YOUR OBJECTIVE =
Format the lines below as a numbered list, beginning with the first line and continuing through the line containing "locality: Boulder Junction, Vilas". Leave out any blank lines.

** start of DATASET ENTRIES **

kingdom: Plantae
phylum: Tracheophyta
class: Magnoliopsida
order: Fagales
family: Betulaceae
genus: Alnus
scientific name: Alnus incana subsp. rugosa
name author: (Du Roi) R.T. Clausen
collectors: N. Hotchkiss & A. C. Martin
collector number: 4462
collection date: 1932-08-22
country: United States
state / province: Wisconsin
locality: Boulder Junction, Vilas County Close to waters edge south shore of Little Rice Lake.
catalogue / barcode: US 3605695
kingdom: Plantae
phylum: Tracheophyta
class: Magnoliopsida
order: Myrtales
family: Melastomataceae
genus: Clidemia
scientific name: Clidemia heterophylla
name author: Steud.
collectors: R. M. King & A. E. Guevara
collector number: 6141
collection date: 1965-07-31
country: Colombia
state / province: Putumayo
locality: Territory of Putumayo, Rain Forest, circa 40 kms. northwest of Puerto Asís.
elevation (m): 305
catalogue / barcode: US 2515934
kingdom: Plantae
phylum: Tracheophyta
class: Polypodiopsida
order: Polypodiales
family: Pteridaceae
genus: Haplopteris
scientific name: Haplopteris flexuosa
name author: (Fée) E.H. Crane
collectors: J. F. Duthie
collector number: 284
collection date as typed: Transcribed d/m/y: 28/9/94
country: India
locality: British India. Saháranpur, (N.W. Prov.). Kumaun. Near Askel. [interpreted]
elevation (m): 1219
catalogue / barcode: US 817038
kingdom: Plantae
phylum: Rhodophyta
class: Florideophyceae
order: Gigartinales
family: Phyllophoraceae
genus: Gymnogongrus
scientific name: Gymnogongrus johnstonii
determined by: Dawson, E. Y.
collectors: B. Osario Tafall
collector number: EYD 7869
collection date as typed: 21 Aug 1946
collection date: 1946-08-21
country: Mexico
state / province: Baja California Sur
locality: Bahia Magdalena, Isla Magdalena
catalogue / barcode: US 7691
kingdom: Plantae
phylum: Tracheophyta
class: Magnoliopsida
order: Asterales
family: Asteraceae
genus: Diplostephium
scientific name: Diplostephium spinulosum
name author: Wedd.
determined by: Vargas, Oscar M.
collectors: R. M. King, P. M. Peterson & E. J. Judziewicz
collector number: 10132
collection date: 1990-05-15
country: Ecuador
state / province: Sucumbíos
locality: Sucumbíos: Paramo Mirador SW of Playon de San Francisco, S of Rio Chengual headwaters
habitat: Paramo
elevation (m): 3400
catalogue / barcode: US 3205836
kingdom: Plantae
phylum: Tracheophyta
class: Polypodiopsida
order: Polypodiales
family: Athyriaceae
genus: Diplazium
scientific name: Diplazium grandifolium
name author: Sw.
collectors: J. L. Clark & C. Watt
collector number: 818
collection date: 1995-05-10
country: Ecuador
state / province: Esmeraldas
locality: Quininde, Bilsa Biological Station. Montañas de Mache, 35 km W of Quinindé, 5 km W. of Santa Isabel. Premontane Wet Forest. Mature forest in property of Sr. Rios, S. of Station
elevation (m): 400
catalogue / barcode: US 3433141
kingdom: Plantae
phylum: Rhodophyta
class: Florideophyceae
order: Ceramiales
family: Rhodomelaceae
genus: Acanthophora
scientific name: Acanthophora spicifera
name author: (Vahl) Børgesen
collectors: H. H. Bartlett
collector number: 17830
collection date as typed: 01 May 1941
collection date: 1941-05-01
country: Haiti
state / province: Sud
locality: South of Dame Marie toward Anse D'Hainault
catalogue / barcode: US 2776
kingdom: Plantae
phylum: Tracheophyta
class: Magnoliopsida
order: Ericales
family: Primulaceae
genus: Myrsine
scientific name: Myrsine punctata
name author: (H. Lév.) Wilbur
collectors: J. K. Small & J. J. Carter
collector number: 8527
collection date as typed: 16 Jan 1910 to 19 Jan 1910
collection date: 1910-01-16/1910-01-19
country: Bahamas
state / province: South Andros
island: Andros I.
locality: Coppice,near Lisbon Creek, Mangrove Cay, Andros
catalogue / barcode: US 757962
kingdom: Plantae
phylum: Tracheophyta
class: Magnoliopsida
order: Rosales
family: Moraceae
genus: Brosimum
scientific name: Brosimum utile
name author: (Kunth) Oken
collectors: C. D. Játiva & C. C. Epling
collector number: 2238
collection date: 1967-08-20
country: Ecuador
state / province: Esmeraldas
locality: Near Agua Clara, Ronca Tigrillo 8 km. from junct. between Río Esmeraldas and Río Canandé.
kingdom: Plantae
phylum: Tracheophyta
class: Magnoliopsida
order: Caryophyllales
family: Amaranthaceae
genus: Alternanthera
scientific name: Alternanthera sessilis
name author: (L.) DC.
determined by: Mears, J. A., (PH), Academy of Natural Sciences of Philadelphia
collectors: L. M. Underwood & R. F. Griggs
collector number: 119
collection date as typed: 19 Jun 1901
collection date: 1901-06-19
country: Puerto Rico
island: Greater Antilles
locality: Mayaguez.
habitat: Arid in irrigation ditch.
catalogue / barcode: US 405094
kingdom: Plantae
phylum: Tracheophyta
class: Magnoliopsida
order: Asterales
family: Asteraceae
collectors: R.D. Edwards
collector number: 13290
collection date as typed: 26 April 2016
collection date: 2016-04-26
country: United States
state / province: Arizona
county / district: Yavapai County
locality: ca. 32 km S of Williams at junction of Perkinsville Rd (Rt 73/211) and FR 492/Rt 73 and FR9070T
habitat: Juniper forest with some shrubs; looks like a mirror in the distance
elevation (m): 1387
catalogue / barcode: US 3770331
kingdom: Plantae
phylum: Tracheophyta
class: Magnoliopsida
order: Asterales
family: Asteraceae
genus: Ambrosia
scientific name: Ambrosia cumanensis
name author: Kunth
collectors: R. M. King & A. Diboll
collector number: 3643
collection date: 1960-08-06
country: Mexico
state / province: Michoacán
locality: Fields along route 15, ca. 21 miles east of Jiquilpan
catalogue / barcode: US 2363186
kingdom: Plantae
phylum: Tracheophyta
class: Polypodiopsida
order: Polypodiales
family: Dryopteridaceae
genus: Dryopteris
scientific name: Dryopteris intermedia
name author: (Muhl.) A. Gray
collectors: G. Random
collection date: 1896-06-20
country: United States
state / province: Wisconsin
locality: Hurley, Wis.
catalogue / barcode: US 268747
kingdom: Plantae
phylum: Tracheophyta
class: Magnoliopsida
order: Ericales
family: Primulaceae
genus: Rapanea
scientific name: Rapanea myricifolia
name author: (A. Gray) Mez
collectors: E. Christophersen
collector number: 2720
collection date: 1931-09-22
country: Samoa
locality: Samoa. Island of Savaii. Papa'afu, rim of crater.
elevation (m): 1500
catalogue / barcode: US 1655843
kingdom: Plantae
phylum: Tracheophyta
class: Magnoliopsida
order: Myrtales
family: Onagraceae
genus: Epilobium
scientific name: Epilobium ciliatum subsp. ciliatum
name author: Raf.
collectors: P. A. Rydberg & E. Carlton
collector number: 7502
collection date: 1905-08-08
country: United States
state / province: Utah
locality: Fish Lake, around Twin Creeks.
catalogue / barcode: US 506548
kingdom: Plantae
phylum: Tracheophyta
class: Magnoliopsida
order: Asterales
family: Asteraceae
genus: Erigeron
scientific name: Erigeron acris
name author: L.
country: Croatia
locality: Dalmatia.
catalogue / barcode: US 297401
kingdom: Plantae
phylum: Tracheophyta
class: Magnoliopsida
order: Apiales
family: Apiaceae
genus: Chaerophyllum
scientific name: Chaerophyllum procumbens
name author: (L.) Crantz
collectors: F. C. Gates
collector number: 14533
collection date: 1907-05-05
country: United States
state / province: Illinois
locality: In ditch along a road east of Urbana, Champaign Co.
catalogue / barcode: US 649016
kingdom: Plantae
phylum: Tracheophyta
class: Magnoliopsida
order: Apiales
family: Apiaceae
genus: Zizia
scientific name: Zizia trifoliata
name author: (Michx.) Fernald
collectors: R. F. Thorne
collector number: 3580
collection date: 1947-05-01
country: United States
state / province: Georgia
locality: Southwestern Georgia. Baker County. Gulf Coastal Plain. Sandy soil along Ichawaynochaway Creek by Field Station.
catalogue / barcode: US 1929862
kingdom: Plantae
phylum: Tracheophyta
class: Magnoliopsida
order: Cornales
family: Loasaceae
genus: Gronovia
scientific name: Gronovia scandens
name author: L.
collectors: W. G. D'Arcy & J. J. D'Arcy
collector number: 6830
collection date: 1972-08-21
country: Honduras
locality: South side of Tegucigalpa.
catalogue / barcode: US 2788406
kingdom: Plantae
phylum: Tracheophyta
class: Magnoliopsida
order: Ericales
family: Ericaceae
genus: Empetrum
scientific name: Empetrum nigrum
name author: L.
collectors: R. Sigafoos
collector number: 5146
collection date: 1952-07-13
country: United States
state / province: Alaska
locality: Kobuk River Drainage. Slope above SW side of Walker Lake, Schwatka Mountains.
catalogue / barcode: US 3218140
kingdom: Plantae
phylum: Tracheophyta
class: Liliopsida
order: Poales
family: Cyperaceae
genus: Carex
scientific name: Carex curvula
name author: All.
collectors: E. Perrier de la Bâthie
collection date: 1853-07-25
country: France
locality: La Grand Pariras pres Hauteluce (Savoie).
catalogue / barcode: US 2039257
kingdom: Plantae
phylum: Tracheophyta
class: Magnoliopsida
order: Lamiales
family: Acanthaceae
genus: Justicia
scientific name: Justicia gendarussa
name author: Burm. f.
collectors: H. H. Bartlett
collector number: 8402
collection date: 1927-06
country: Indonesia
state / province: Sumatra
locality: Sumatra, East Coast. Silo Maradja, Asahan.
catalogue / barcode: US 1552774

** end of DATASET ENTRIES **

WRITTEN REPLY =
1. kingdom: Plantae
2. phylum: Tracheophyta
3. class: Magnoliopsida
4. order: Fagales
5. family: Betulaceae
6. genus: Alnus
7. scientific name: Alnus incana subsp. rugosa
8. name author: (Du Roi) R.T. Clausen
9. collectors: N. Hotchkiss & A. C. Martin
10. collector number: 4462
11. collection date: 1932-08-22
12. country: United States
13. state / province: Wisconsin
14. locality: Boulder Junction, Vilas County Close to waters edge south shore of Little Rice Lake.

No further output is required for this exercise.